COIN-Focus #1: RESSPECT – France – 2019
The Cosmostatistics Initiative (COIN) is an international network which aims to create an interdisciplinary environment where collaborations between astronomers, statisticians and machine learning experts can flourish. The group utilizes a management model which can find parallel in technological start-ups: based on a dynamic, non-hierarchical and people-centric approach.
Active Learning with RESSPECT
The Recommendation System for Spectroscopic follow-up (RESSPECT) project aims to enable the construction of optimized training samples for the Rubin Observatory Legacy Survey of Space and Time (LSST), taking into account a realistic description of the astronomical data environment. In this work, we test the robustness of active learning techniques in a realistic simulated astronomical data scenario. Our experiment takes into account the evolution of training and pool samples, different costs per object, and two different sources of budget. Results show that traditional active learning strategies significantly outperform random sampling.
Ridges in the Dark Energy Survey
Cosmic voids play an important role in our attempt to model the large-scale structure of the Universe. In this paper, we apply it to 2D weak-lensing mass density maps to identify curvilinear filamentary structures. Our results demonstrate the viability of ridge estimation as a precursor for denoising weak lensing quantities to recover the large-scale structure, paving the way for a more versatile and effective search for troughs.
Dark energy equation of state imprint on supernova data
This work determines the degree to which a standard Lambda-CDM analysis based on type Ia supernovae can identify deviations from a cosmological constant in the form of a redshift-dependent dark energy equation of state w(z).

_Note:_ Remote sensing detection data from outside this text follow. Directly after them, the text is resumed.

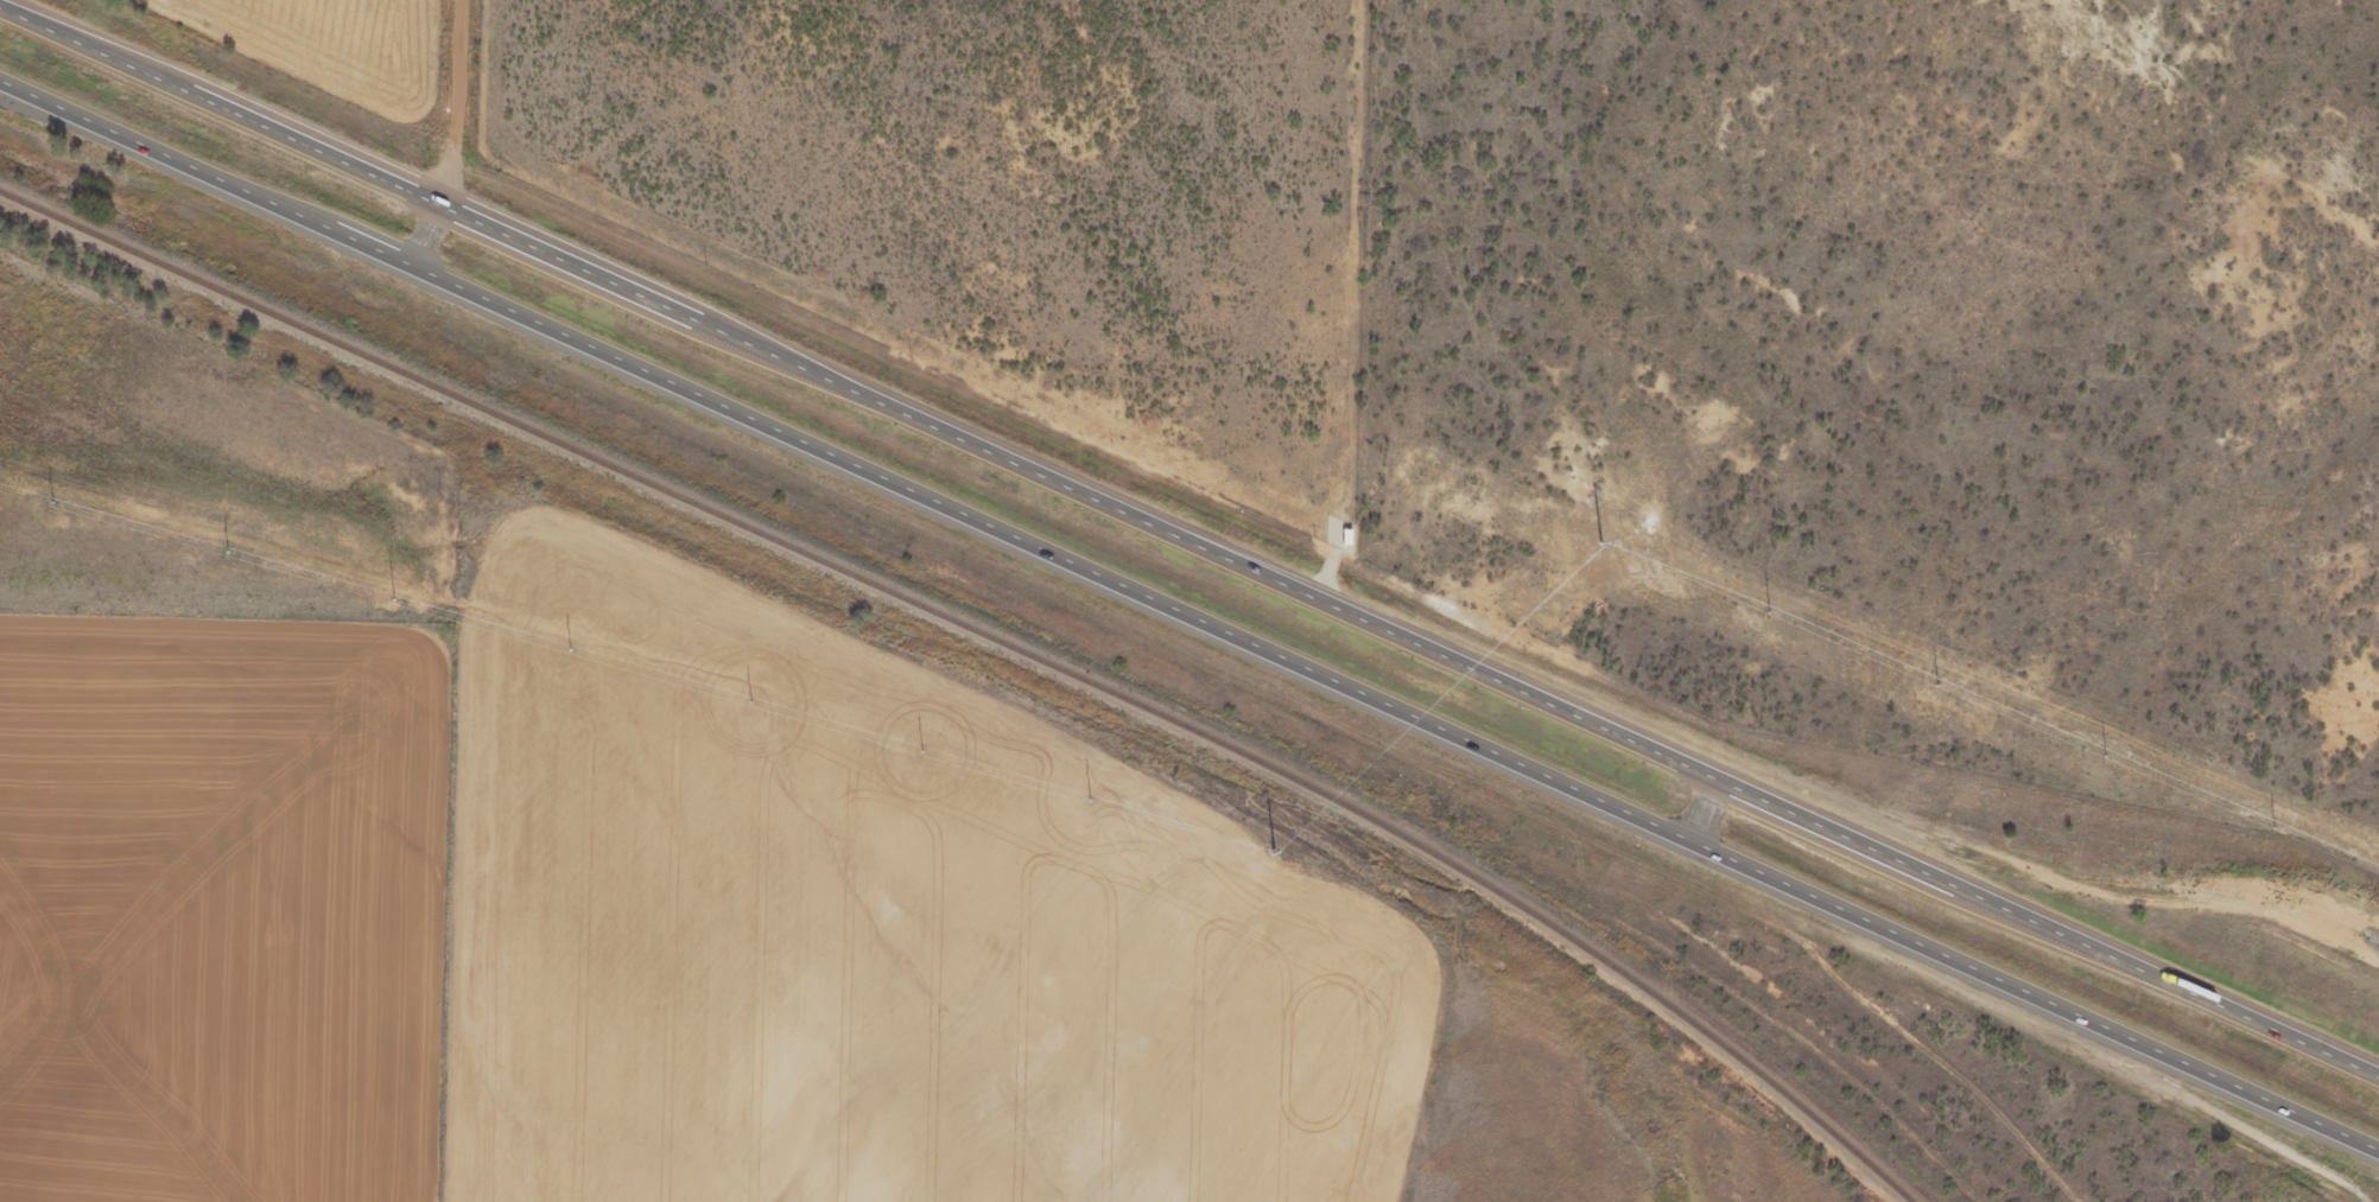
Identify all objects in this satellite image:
road: (458, 138)
road: (840, 460)
road: (1190, 538)
railway: (990, 636)
road: (1692, 804)
road: (2030, 993)
road: (1880, 1013)

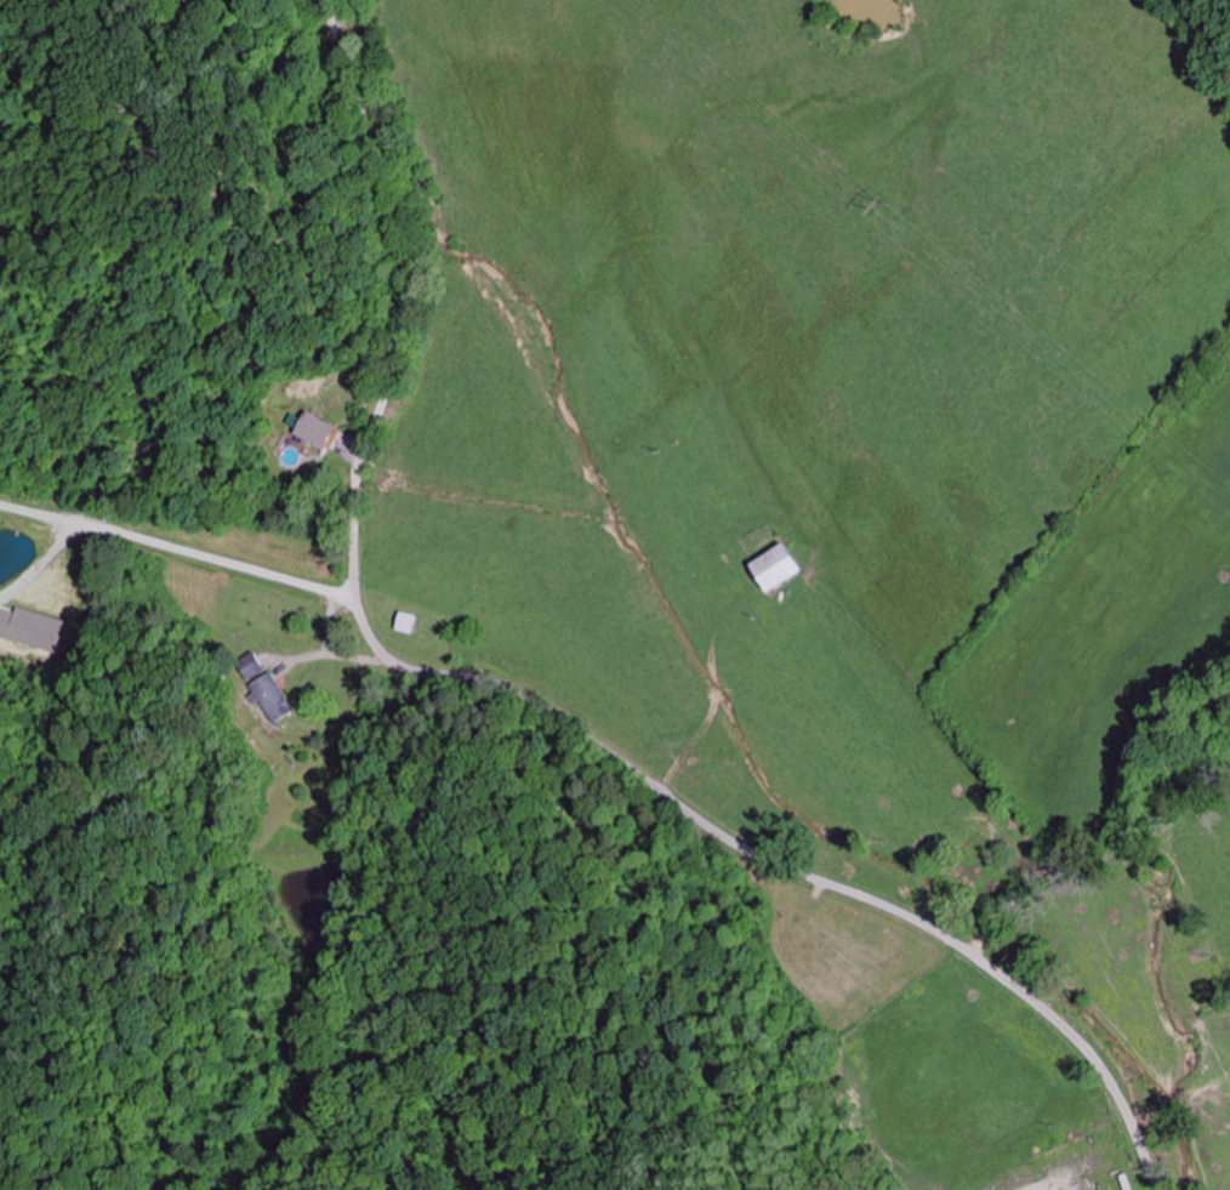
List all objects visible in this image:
building: (331, 429)
building: (767, 568)
road: (275, 578)
building: (417, 622)
building: (272, 688)
road: (525, 695)

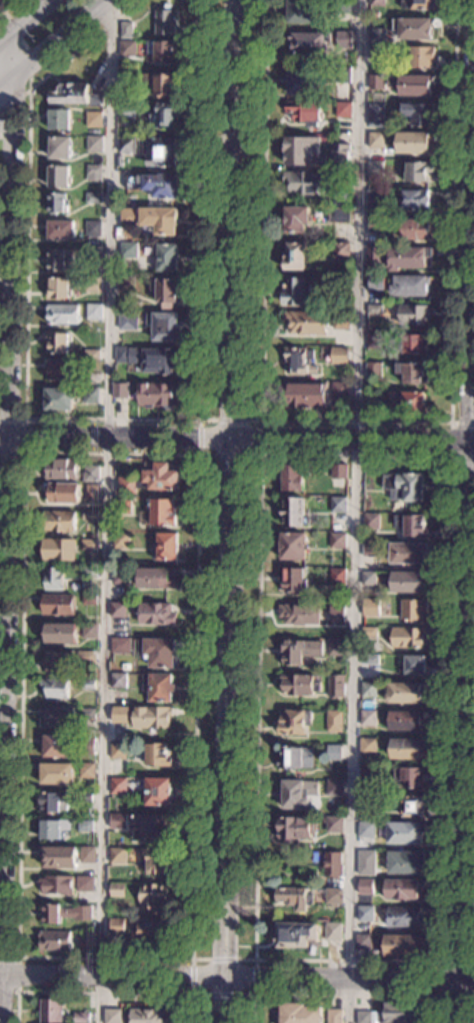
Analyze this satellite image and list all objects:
building: (376, 3)
building: (417, 4)
road: (8, 6)
building: (342, 6)
building: (300, 11)
road: (26, 21)
building: (166, 21)
building: (416, 28)
building: (126, 30)
building: (377, 37)
building: (344, 40)
road: (49, 41)
building: (308, 43)
building: (128, 49)
building: (166, 52)
building: (378, 53)
building: (422, 57)
building: (123, 65)
road: (26, 68)
building: (341, 75)
building: (127, 79)
building: (299, 80)
building: (161, 83)
building: (377, 83)
building: (412, 84)
building: (76, 95)
building: (343, 109)
building: (128, 110)
building: (305, 112)
building: (419, 113)
building: (166, 114)
building: (375, 115)
building: (59, 119)
building: (94, 120)
building: (376, 140)
building: (415, 142)
building: (94, 144)
building: (127, 145)
building: (59, 147)
building: (303, 152)
building: (162, 153)
building: (341, 157)
building: (375, 169)
building: (417, 172)
building: (94, 174)
building: (58, 176)
building: (307, 183)
building: (155, 184)
building: (341, 197)
building: (94, 199)
building: (416, 199)
building: (373, 201)
building: (57, 203)
building: (338, 215)
building: (150, 219)
building: (295, 219)
road: (27, 225)
building: (375, 225)
building: (60, 229)
building: (93, 229)
building: (415, 229)
building: (128, 250)
building: (341, 250)
building: (93, 254)
road: (200, 254)
building: (296, 256)
building: (165, 257)
building: (375, 257)
building: (408, 257)
building: (57, 260)
building: (376, 283)
building: (92, 284)
building: (126, 285)
building: (409, 285)
building: (341, 286)
building: (61, 287)
building: (165, 290)
building: (298, 291)
building: (373, 309)
building: (93, 312)
building: (62, 314)
building: (413, 314)
building: (127, 321)
building: (340, 321)
building: (305, 323)
building: (163, 326)
building: (375, 341)
building: (58, 343)
building: (414, 344)
building: (91, 354)
building: (122, 355)
building: (339, 355)
building: (160, 360)
building: (299, 361)
building: (373, 370)
building: (61, 371)
building: (411, 373)
building: (91, 378)
building: (120, 390)
building: (339, 391)
building: (90, 395)
building: (157, 395)
building: (305, 395)
building: (58, 399)
building: (408, 402)
road: (357, 421)
road: (25, 434)
road: (237, 435)
road: (449, 441)
road: (259, 455)
road: (8, 465)
building: (60, 469)
building: (338, 471)
building: (91, 474)
building: (292, 477)
building: (150, 479)
building: (403, 487)
building: (91, 491)
building: (62, 492)
building: (337, 504)
building: (123, 506)
road: (107, 509)
road: (231, 511)
road: (355, 511)
building: (162, 512)
building: (293, 512)
building: (90, 514)
road: (468, 516)
building: (58, 520)
building: (371, 521)
building: (412, 525)
building: (120, 540)
building: (337, 540)
building: (89, 545)
building: (292, 546)
building: (166, 547)
building: (370, 548)
building: (58, 550)
building: (408, 552)
building: (89, 571)
building: (337, 576)
building: (120, 577)
building: (156, 578)
building: (368, 578)
building: (53, 579)
building: (295, 580)
building: (409, 581)
building: (88, 600)
building: (57, 604)
building: (370, 607)
building: (118, 610)
building: (413, 610)
building: (337, 613)
building: (156, 614)
building: (299, 614)
building: (90, 631)
building: (369, 631)
building: (62, 633)
building: (408, 637)
building: (120, 646)
building: (336, 647)
building: (300, 651)
building: (160, 652)
building: (86, 656)
building: (370, 660)
building: (55, 662)
building: (415, 665)
building: (119, 680)
building: (300, 683)
building: (88, 684)
building: (336, 686)
building: (158, 687)
building: (55, 688)
building: (368, 689)
building: (404, 693)
building: (87, 713)
building: (119, 714)
building: (58, 716)
building: (368, 718)
building: (152, 719)
building: (405, 720)
building: (334, 721)
building: (294, 722)
building: (85, 744)
building: (56, 746)
building: (367, 746)
building: (406, 748)
building: (118, 750)
building: (332, 752)
building: (158, 755)
building: (296, 758)
building: (87, 770)
building: (56, 774)
building: (367, 774)
building: (408, 777)
building: (119, 786)
building: (334, 787)
building: (158, 792)
building: (296, 793)
building: (85, 797)
building: (53, 802)
building: (367, 802)
building: (412, 806)
building: (118, 821)
building: (149, 825)
building: (334, 825)
building: (85, 826)
building: (296, 828)
building: (52, 829)
building: (366, 829)
building: (405, 833)
building: (87, 854)
building: (117, 855)
building: (59, 858)
building: (156, 861)
building: (366, 862)
building: (406, 862)
building: (333, 864)
building: (85, 884)
building: (56, 885)
building: (366, 886)
building: (403, 889)
building: (116, 890)
building: (154, 896)
building: (334, 896)
building: (296, 898)
building: (64, 913)
building: (365, 913)
building: (403, 917)
building: (116, 927)
building: (333, 931)
building: (152, 932)
building: (296, 934)
building: (88, 938)
building: (54, 941)
building: (363, 941)
building: (401, 945)
road: (254, 959)
road: (189, 960)
road: (17, 975)
road: (237, 978)
road: (443, 980)
road: (102, 994)
road: (253, 996)
road: (347, 996)
road: (459, 1003)
building: (51, 1011)
building: (299, 1013)
building: (401, 1013)
building: (112, 1016)
building: (148, 1016)
building: (334, 1016)
building: (82, 1017)
building: (363, 1017)

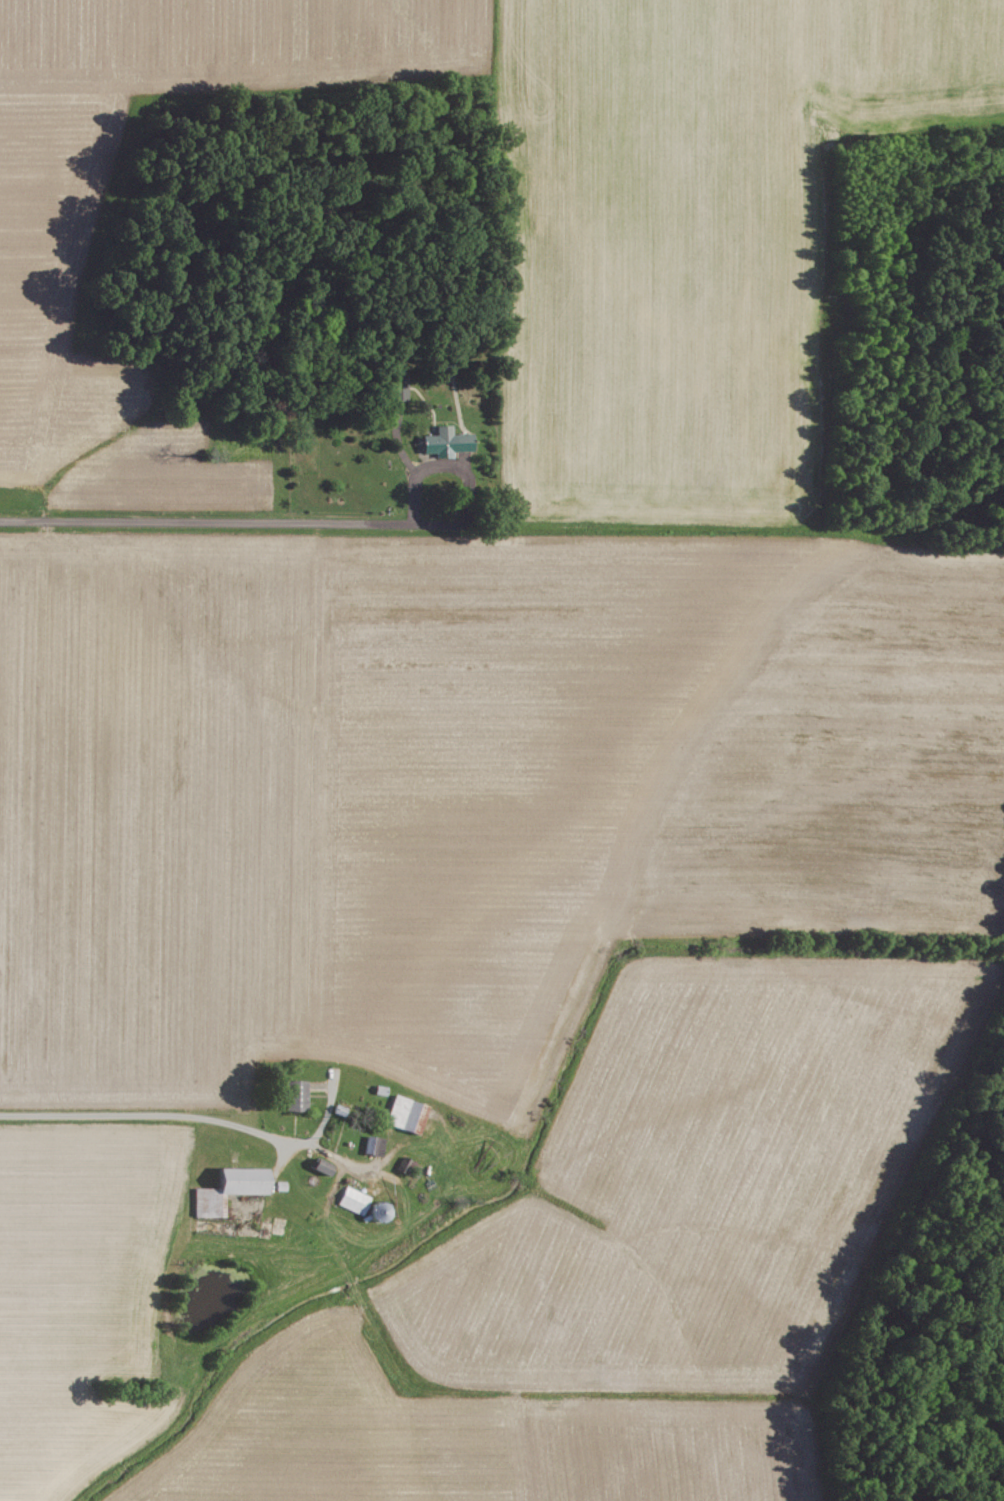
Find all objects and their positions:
building: (449, 359)
building: (399, 387)
building: (449, 440)
road: (222, 521)
building: (296, 1095)
building: (407, 1114)
road: (188, 1115)
building: (374, 1145)
building: (321, 1166)
building: (228, 1190)
building: (354, 1200)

We demonstrate that a standard type Ia supernova cosmology analysis has limited sensitivity to extensive redshift dependencies of the dark energy equation of state. In addition, we report that larger redshift-dependent departures from a cosmological constant do not necessarily manifest easier-detectable incompatibilities with the Lambda-CDM model.
Active Learning for Supernova Photometric Classification
Active Learning is a class of algorithms that aims to minimize labeling costs by identifying a few, carefully chosen, objects which have high potential in improving a given machine learning classifier. In this project, we show how Active Learning can be used as a tool for optimizing the construction of spectroscopic samples for supernova photometric classification.
Gaussian Mixture Models
Here, we show how to use a Gaussian mixture model (GMM) to jointly analyse two traditional emission-line classification schemes of galaxy ionization sources: the Baldwin-Phillips-Terlevich (BPT) and the WHAN diagrams, using spectroscopic data from the Sloan Digital Sky Survey Data Release 7 and SEAGal/STARLIGHT datasets. We apply a GMM to empirically define classes of galaxies in a three-dimensional space spanned by the log [OIII]/H-beta, log [NII]/H-alpha, and log EW(H-alpha) optical parameters. We demonstrate the potential of our methodology to recover/unravel different objects inside the wilderness of astronomical datasets, without lacking the ability to convey physically interpretable results; hence being a precious tool for maximum exploitation of the ever-increasing astronomical surveys.
Dimensionality Reduction And Clustering for Unsupervised Learning in Astronomy (DRACULA)
DRACULA classifies objects using dimensionality reduction and clustering. The code has an easy interface and can be applied to separate several types of objects. It is based on tools developed in scikit-learn, with Deep Learning usage requiring also the H2O package. We show how it can be used to identify sub-classes of type Ia supernovae.